The true cost may be even higher. Financial crimes against older Americans tend to be under-reported because seniors are less likely to report fraud for an array of reasons. In many cases, seniors dont know where to report these types of crimes, they are ashamed of falling victims to a scam or do not know they have been scammed.

Even so millions of senior Americans have fallen victims to financial exploitation, including mail, telemarketing and Internet fraud, the report shows.

Mark A. Tepper, securities fraud attorney based in Fort Lauderdale, Fla., said an investment product that is difficult to verify as legitimate is not worth the risk.

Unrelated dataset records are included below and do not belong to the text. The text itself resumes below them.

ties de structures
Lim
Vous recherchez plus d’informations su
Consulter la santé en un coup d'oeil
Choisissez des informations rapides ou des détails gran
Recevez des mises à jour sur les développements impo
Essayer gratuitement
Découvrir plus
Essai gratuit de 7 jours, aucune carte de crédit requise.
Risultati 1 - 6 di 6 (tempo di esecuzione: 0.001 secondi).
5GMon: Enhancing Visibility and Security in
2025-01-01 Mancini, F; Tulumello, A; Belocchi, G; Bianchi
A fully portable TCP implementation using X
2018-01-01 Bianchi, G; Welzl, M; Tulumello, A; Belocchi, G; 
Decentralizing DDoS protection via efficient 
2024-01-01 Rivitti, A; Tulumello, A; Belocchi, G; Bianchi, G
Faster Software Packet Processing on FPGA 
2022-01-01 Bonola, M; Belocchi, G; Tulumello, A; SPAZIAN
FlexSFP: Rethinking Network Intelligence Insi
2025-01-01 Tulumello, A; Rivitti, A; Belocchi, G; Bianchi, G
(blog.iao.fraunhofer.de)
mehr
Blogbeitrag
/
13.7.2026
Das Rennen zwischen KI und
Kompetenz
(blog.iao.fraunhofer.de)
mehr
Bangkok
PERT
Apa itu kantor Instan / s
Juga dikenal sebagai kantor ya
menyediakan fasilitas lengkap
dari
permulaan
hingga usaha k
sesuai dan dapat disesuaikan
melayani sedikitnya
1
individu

A good question to ask is, if this is a good investment why is he/she calling folks to tell them about the investment? Tepper asked.

U.S. Representatives Tammy Baldwin, (D-Wis.) and Howard Coble, (R-N.C.), introduced legislation (H.R. 3040) in June that would prohibit abusive mail, telemarketing and Internet fraud targeting seniors.

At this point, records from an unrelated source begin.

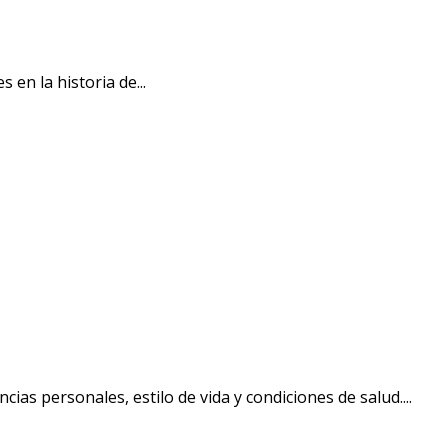
n la historia de...
as personales, estilo de vida y condiciones de salud....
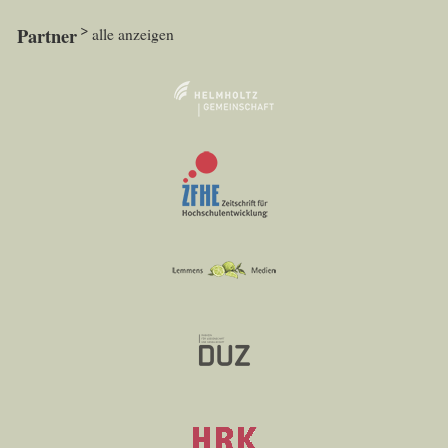
Partner
alle anzeigen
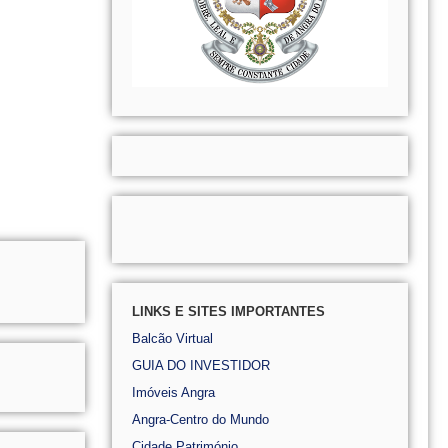
LINKS E SITES IMPORTANTES
Balcão Virtual
GUIA DO INVESTIDOR
Imóveis Angra
Angra-Centro do Mundo
Cidade Património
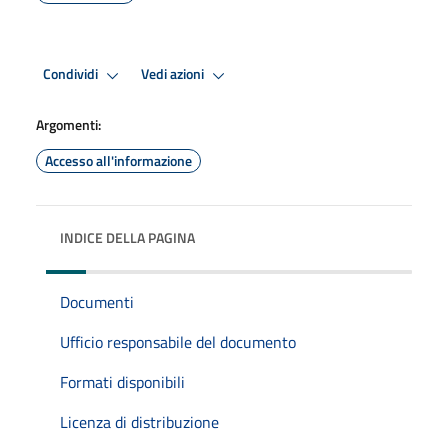
Condividi
Vedi azioni
Argomenti:
Accesso all'informazione
INDICE DELLA PAGINA
Documenti
Ufficio responsabile del documento
Formati disponibili
Licenza di distribuzione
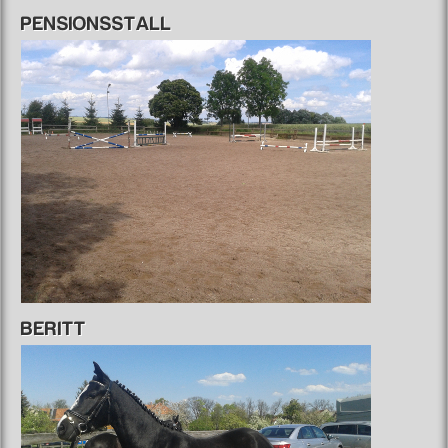
PENSIONSSTALL
BERITT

The Senior Financial Empowerment Act of 2009, which was referred to the subcommittee on Crime, Terrorism and Homeland Security in July, would also promote efforts to increase public awareness of the enormous impact that mail, telemarketing and Internet fraud have on seniors.

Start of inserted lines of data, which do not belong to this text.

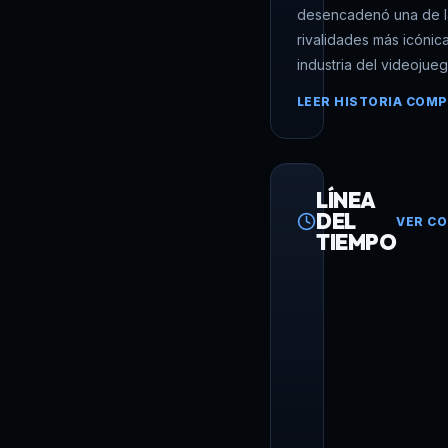
desencadenó una de l
rivalidades más icónic
industria del videojueg
LEER HISTORIA COMP
LÍNEA
DEL
VER C
TIEMPO
1988
LANZAMIENTO
LA
LANZAMIENTO
SE
JP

Investors' complaints filed with the Financial Industry Regulatory Authority (FINRA), an independent regulator for all securities firms doing business in the U.S., have jumped 15 percent to 5,405 complaints in 2008 from 4,687 in 2004. FINRA keeps a public registry of its broker-dealer members and their sales personnel.

Due diligence

It's essential for all investors -- not just seniors -- to check out all investments, especially those that claim to pay much higher rates of return than would normally be expected.

• To check brokers or firms call 800-289-9999 or log onto www.finra.org/brokercheck.

• To check a sellers background visit www.SaveandInvest.org or call 888-295-7422.

• To file a complaint against a broker or firm go to www.finra.org/complaint.

• The U.S. Securities and Exchange Commission provides a list of unregistered entities or entities, which have been the subject of consumer complaints. To find the list go to www.sec.gov/investor/oiepauselist.htm.

Not all alike

Certificates of Deposit are generally considered conservative investments but not all CDs are the alike.

According to FINRA, brokered CDs are mostly offered by a stockbroker or investment professional, who serves as a deposit broker for the issuing bank. These CDs are complex and carry more risk.

Though most brokered CDs are bank products, some may be securities and wont be FDIC insured, FINRA warns. Also, you may have to pay a fee to buy a brokered CD, as a fixed amount or as a percentage of the amount you are investing.

Remember, FDIC insurance generally covers only $250,000 per depositor per bank. So if you are investing more than that amount, it's important to spread the money around among different institutions. There are exceptions. See the FDIC site for details.

Financial advisers said consumers should ask questions about the investment, and whether the broker or the product are registered with state or national regulatory authorities such as FINRA, to distinguish good investment offers from bad ones.

Be skpetical of salespeople

Steve Pomeranz of Pomeranz Financial Management in Boca Raton, Fla., said investors should be suspicious from salesmen who are soliciting door-to-door or making phone calls.

CDs are a bank product, but if the gain is significantly higher than a bank thats a huge red flag, Pomeranz said. Also look twice when it says that it is backed up by the U.S. government, because sometimes thats not the case.